The police did not file a case, but the daughter-in-law beat her mother-in-law and her spine was broken.

1. For forensic identification, you can report the case to the Public Security Bureau, which will arrange a forensic identification (it is free for the Public Security Bureau to arrange a forensic identification of the injury). Generally, a spinal fracture can constitute a serious injury, and criminal liability should be pursued according to the criminal law. (Even if it is an internal dispute within the family, as long as the injured (victim) requests that the perpetrator be held criminally responsible, the public security organs must accept it).

2. After the Public Security Bureau files a case and is identified as seriously injured by forensic medicine, the suspect should be criminally detained and transferred to the procuratorate for public prosecution, and the court will ultimately impose a sentence. (Criminal cases must be prosecuted by the procuratorate, which exercises judicial power on behalf of the state, so such proceedings are free).

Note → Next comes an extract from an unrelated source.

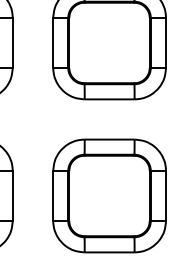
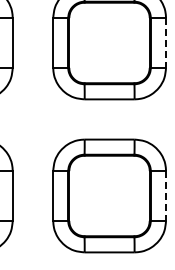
line at (166, 42): solid -> dashed
line at (166, 195): solid -> dashed
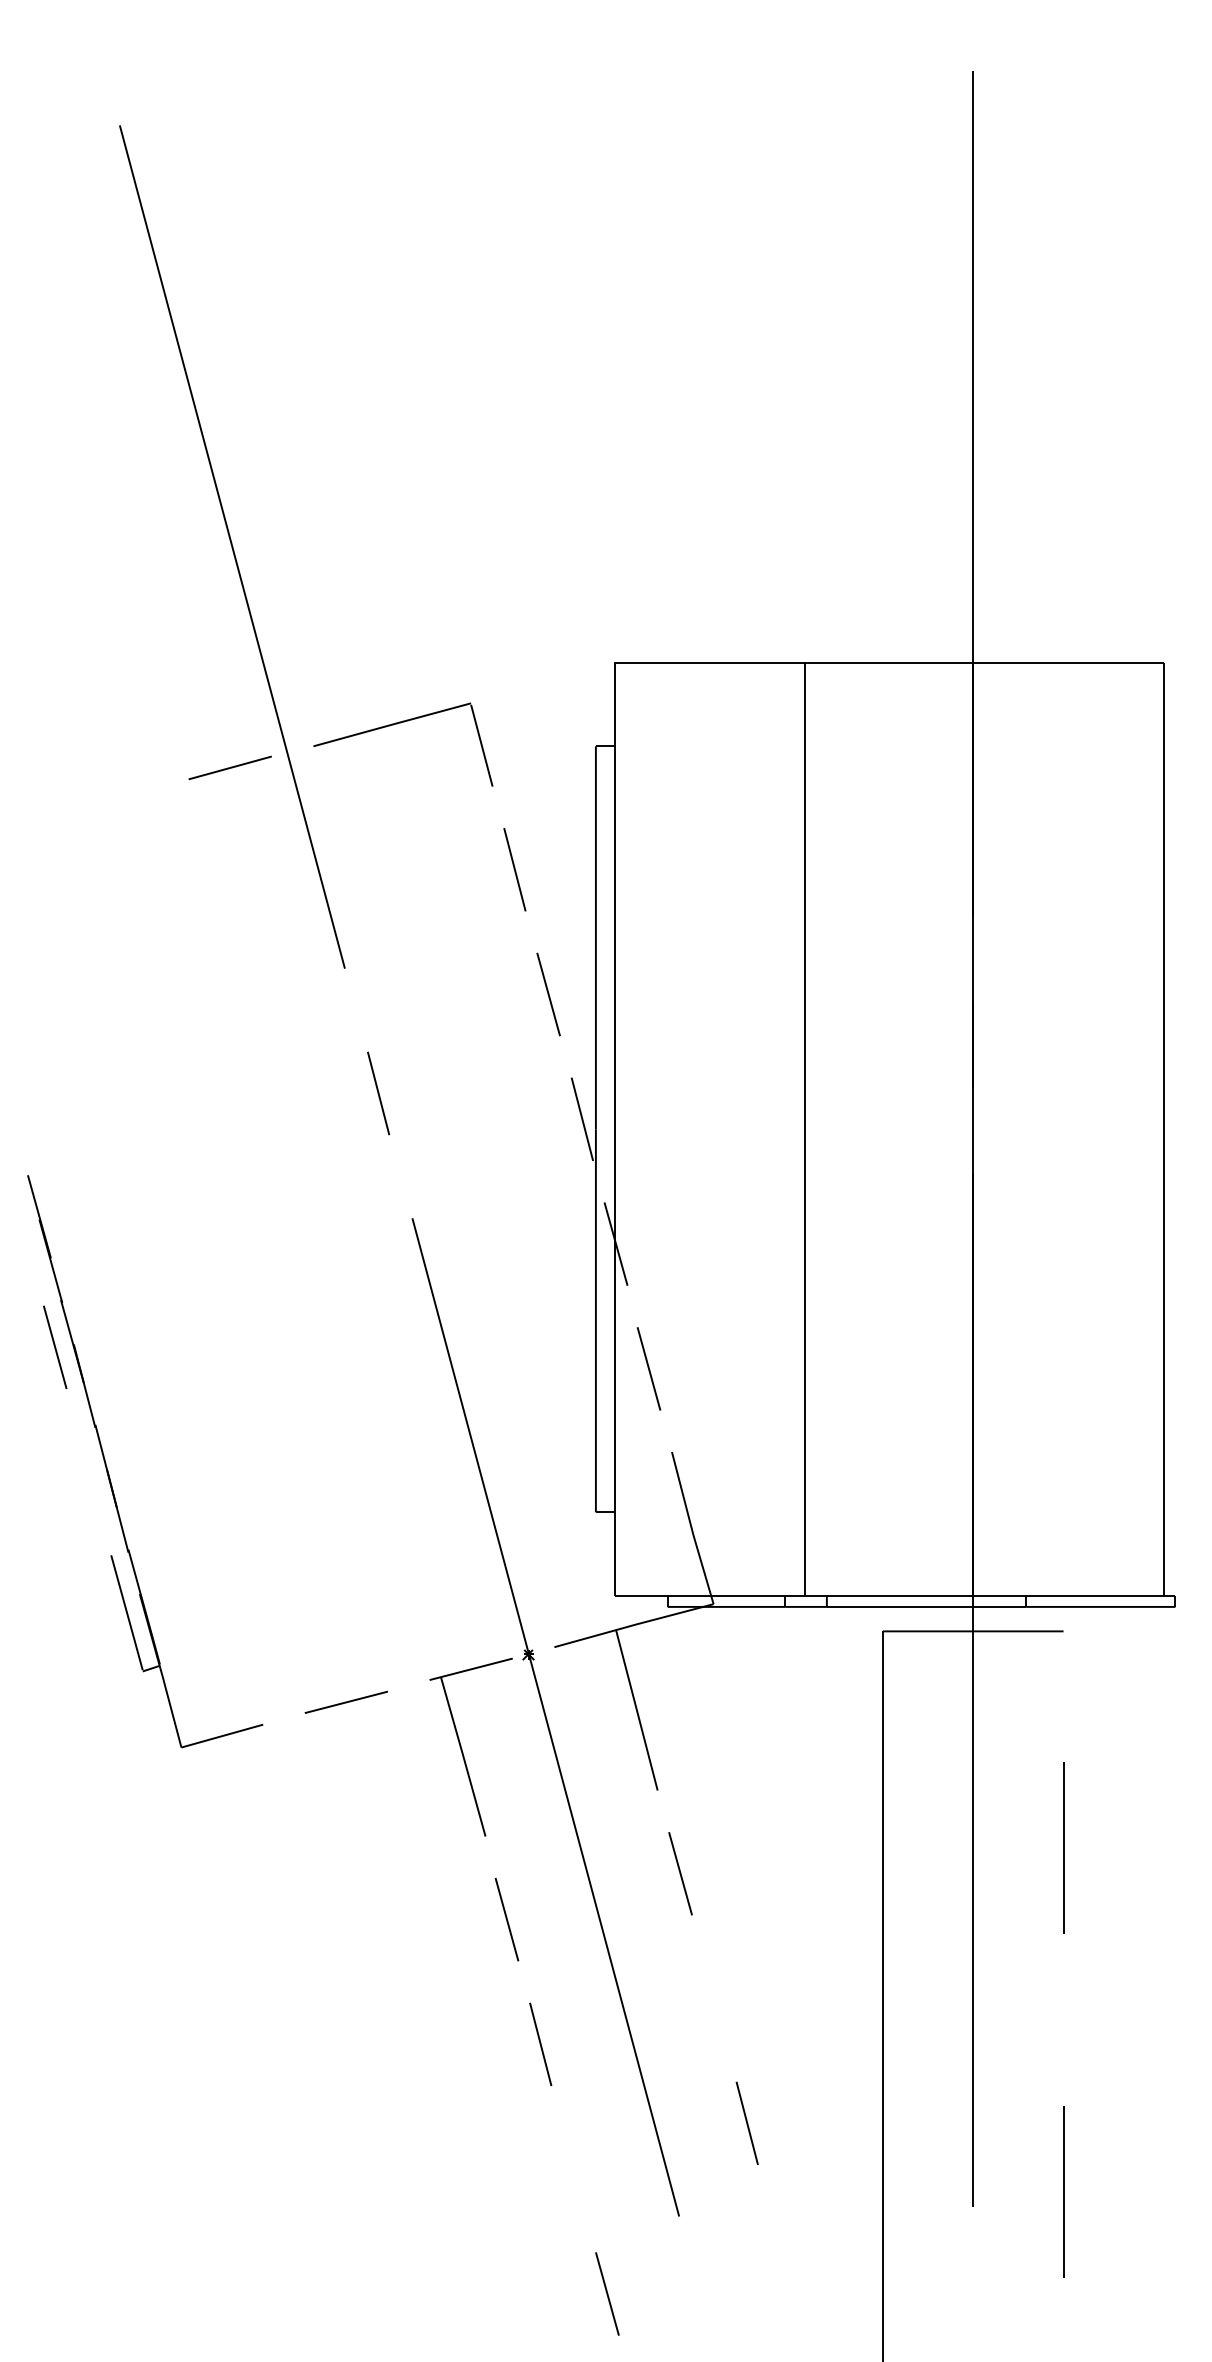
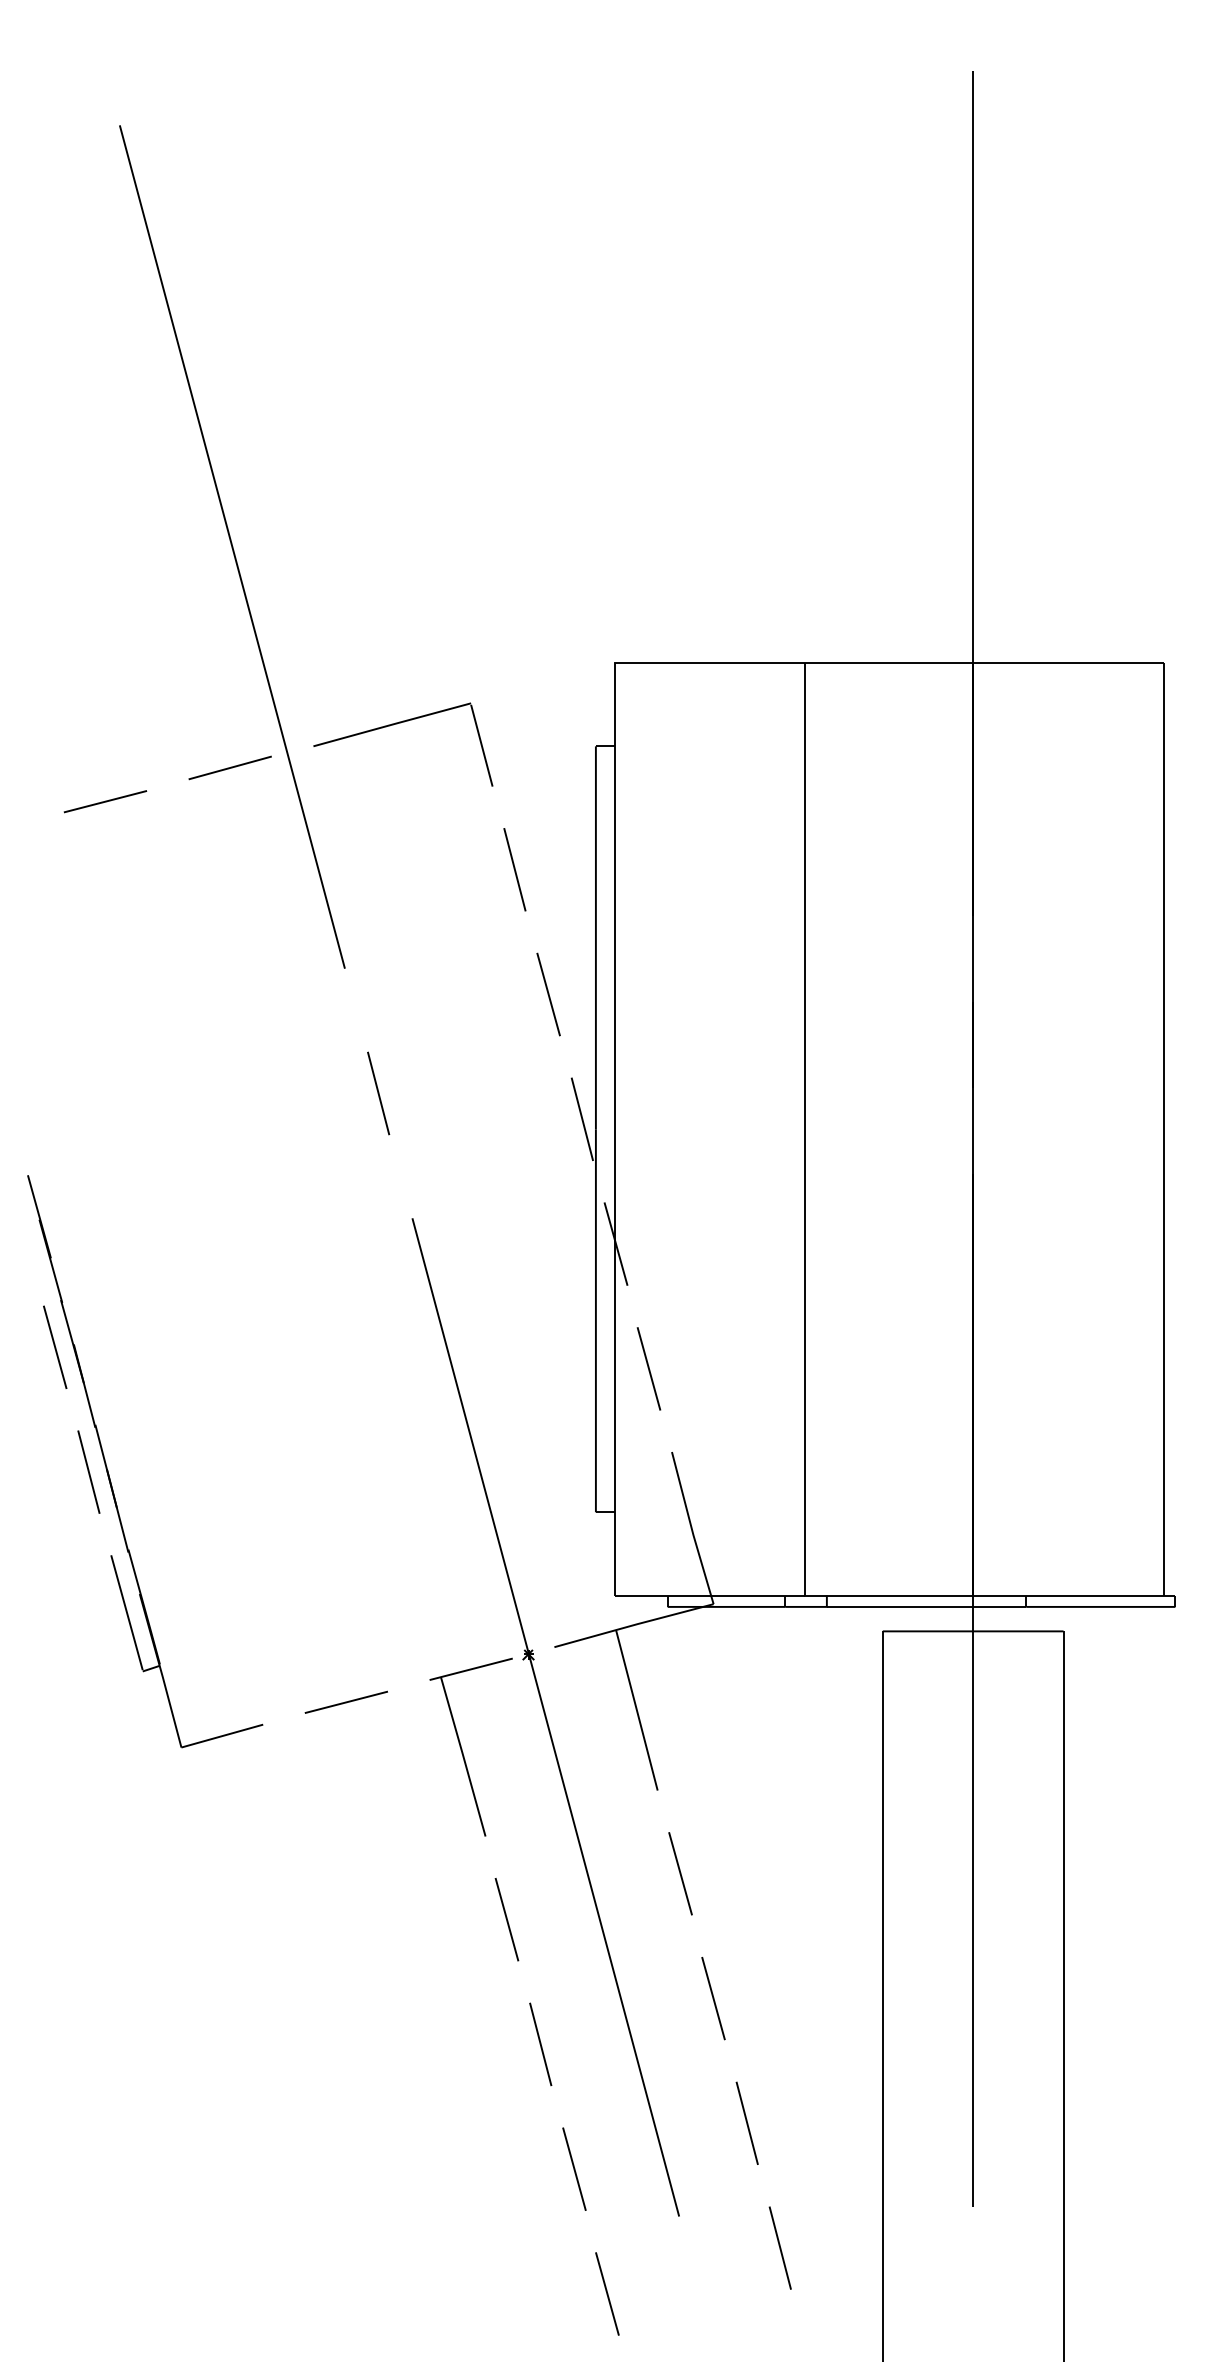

3. Those who intentionally injure others and cause serious injuries shall, in accordance with the provisions of the Criminal Law, be sentenced to fixed-term imprisonment of not more than three years, criminal detention or surveillance; if the circumstances are serious, they shall be sentenced to fixed-term imprisonment of not less than three years but not more than ten years.

4. First, you have to report the case to the Public Security Bureau. If the Public Security Bureau does not accept the case, you can complain to the higher-level Public Security Bureau and the police inspector, or you can first complain to the forensic doctor (must be a unit with forensic qualifications) Apply for an injury appraisal (the cost of a self-funded forensic appraisal is generally around one thousand yuan), and then provide case evidence to the Public Security Bureau after the results of the injury appraisal are available.

5. You need to be reminded that you must keep relevant case evidence, such as alarm receipts, injury photos, hospital diagnosis certificates, CT medical images, forensic injury appraisal documents, etc.